Source records
-- start --
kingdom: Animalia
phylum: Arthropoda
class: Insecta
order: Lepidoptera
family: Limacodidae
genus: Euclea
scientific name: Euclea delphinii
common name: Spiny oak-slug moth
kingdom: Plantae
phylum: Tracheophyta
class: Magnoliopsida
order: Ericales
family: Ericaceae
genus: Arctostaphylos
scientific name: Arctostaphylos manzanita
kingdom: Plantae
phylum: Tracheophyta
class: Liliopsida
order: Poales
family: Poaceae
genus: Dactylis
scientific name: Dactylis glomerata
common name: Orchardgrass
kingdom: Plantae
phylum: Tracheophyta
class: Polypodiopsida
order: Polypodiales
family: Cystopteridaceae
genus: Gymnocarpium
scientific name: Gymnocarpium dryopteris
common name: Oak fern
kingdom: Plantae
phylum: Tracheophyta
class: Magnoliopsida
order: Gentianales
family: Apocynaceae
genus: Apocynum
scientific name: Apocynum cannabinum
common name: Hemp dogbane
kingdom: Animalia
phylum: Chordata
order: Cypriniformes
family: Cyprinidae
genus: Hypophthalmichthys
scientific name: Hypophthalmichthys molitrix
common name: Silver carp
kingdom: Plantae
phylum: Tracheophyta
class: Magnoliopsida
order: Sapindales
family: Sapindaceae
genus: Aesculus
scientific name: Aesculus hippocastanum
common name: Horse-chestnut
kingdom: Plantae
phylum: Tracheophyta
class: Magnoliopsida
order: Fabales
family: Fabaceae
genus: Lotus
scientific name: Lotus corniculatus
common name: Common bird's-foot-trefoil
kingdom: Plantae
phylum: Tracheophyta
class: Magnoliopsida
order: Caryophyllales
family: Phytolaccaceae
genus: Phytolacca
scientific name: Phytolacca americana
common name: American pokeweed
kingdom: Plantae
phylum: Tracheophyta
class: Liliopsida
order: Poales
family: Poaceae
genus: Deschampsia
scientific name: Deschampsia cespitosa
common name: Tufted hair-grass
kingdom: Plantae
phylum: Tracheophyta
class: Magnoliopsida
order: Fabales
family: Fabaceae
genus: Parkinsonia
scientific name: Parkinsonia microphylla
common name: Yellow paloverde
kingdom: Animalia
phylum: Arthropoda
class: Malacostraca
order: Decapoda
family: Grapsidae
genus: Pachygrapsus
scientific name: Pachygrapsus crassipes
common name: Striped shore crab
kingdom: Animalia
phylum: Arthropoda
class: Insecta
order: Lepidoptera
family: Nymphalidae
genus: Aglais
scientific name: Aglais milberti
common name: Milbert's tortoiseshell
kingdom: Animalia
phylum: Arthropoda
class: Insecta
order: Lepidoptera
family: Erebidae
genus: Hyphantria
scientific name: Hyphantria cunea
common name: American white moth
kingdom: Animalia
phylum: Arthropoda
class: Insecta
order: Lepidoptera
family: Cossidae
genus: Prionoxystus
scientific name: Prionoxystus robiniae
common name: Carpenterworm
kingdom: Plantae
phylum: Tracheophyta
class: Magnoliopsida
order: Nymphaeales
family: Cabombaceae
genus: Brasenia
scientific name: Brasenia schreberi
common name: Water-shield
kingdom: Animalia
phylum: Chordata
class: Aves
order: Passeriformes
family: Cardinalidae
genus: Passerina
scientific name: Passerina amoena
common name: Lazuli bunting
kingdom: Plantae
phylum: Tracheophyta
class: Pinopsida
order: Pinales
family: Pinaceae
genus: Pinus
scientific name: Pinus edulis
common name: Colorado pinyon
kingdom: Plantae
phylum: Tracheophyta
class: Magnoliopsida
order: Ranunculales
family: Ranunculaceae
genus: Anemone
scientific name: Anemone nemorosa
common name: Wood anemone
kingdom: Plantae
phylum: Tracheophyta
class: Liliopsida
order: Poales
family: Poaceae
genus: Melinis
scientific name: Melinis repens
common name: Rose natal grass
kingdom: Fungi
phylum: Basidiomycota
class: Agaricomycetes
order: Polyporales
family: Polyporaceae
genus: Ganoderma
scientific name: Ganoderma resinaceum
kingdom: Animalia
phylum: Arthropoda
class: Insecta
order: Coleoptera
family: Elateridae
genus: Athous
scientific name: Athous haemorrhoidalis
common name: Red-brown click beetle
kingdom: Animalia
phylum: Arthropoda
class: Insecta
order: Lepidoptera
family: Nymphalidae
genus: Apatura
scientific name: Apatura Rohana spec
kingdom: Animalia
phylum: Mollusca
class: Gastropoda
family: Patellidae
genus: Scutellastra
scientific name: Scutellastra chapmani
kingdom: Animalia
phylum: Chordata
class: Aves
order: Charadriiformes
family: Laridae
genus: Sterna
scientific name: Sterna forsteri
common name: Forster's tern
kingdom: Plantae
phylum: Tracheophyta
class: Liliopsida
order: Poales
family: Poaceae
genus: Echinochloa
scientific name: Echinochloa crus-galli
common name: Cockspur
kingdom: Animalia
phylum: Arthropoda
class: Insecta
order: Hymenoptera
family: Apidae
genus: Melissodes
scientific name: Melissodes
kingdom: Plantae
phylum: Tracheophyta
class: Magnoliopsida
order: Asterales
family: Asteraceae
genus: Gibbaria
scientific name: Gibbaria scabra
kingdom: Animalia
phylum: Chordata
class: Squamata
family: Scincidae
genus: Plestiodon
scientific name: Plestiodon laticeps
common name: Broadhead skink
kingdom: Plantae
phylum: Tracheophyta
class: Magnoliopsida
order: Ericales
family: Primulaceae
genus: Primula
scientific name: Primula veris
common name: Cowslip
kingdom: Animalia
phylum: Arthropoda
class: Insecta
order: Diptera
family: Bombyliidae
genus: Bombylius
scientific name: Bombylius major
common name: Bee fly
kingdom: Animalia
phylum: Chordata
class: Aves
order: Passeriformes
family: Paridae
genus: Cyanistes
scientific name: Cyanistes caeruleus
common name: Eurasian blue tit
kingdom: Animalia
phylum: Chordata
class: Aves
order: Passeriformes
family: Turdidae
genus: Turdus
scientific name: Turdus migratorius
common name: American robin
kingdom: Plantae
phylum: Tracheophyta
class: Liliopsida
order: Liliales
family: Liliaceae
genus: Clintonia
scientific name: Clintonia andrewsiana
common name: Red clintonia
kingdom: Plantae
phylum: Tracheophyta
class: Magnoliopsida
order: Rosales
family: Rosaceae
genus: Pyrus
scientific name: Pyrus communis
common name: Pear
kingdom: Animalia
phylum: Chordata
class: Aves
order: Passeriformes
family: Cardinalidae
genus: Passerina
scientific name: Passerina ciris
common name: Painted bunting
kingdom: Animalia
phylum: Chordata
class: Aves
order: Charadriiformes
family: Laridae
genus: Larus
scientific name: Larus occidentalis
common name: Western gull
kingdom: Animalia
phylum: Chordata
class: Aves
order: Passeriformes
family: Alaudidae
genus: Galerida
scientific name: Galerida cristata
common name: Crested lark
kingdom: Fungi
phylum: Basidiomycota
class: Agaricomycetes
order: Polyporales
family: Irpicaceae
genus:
-- end --
Stated exercise: Rewrite the lines of the records as a numbered list, leaving out any blank lines. Cover only the lines from the one containing "genus: Melinis" up to and including the one containing "genus: Pyrus".

Full solution:
1. genus: Melinis
2. scientific name: Melinis repens
3. common name: Rose natal grass
4. kingdom: Fungi
5. phylum: Basidiomycota
6. class: Agaricomycetes
7. order: Polyporales
8. family: Polyporaceae
9. genus: Ganoderma
10. scientific name: Ganoderma resinaceum
11. kingdom: Animalia
12. phylum: Arthropoda
13. class: Insecta
14. order: Coleoptera
15. family: Elateridae
16. genus: Athous
17. scientific name: Athous haemorrhoidalis
18. common name: Red-brown click beetle
19. kingdom: Animalia
20. phylum: Arthropoda
21. class: Insecta
22. order: Lepidoptera
23. family: Nymphalidae
24. genus: Apatura
25. scientific name: Apatura Rohana spec
26. kingdom: Animalia
27. phylum: Mollusca
28. class: Gastropoda
29. family: Patellidae
30. genus: Scutellastra
31. scientific name: Scutellastra chapmani
32. kingdom: Animalia
33. phylum: Chordata
34. class: Aves
35. order: Charadriiformes
36. family: Laridae
37. genus: Sterna
38. scientific name: Sterna forsteri
39. common name: Forster's tern
40. kingdom: Plantae
41. phylum: Tracheophyta
42. class: Liliopsida
43. order: Poales
44. family: Poaceae
45. genus: Echinochloa
46. scientific name: Echinochloa crus-galli
47. common name: Cockspur
48. kingdom: Animalia
49. phylum: Arthropoda
50. class: Insecta
51. order: Hymenoptera
52. family: Apidae
53. genus: Melissodes
54. scientific name: Melissodes
55. kingdom: Plantae
56. phylum: Tracheophyta
57. class: Magnoliopsida
58. order: Asterales
59. family: Asteraceae
60. genus: Gibbaria
61. scientific name: Gibbaria scabra
62. kingdom: Animalia
63. phylum: Chordata
64. class: Squamata
65. family: Scincidae
66. genus: Plestiodon
67. scientific name: Plestiodon laticeps
68. common name: Broadhead skink
69. kingdom: Plantae
70. phylum: Tracheophyta
71. class: Magnoliopsida
72. order: Ericales
73. family: Primulaceae
74. genus: Primula
75. scientific name: Primula veris
76. common name: Cowslip
77. kingdom: Animalia
78. phylum: Arthropoda
79. class: Insecta
80. order: Diptera
81. family: Bombyliidae
82. genus: Bombylius
83. scientific name: Bombylius major
84. common name: Bee fly
85. kingdom: Animalia
86. phylum: Chordata
87. class: Aves
88. order: Passeriformes
89. family: Paridae
90. genus: Cyanistes
91. scientific name: Cyanistes caeruleus
92. common name: Eurasian blue tit
93. kingdom: Animalia
94. phylum: Chordata
95. class: Aves
96. order: Passeriformes
97. family: Turdidae
98. genus: Turdus
99. scientific name: Turdus migratorius
100. common name: American robin
101. kingdom: Plantae
102. phylum: Tracheophyta
103. class: Liliopsida
104. order: Liliales
105. family: Liliaceae
106. genus: Clintonia
107. scientific name: Clintonia andrewsiana
108. common name: Red clintonia
109. kingdom: Plantae
110. phylum: Tracheophyta
111. class: Magnoliopsida
112. order: Rosales
113. family: Rosaceae
114. genus: Pyrus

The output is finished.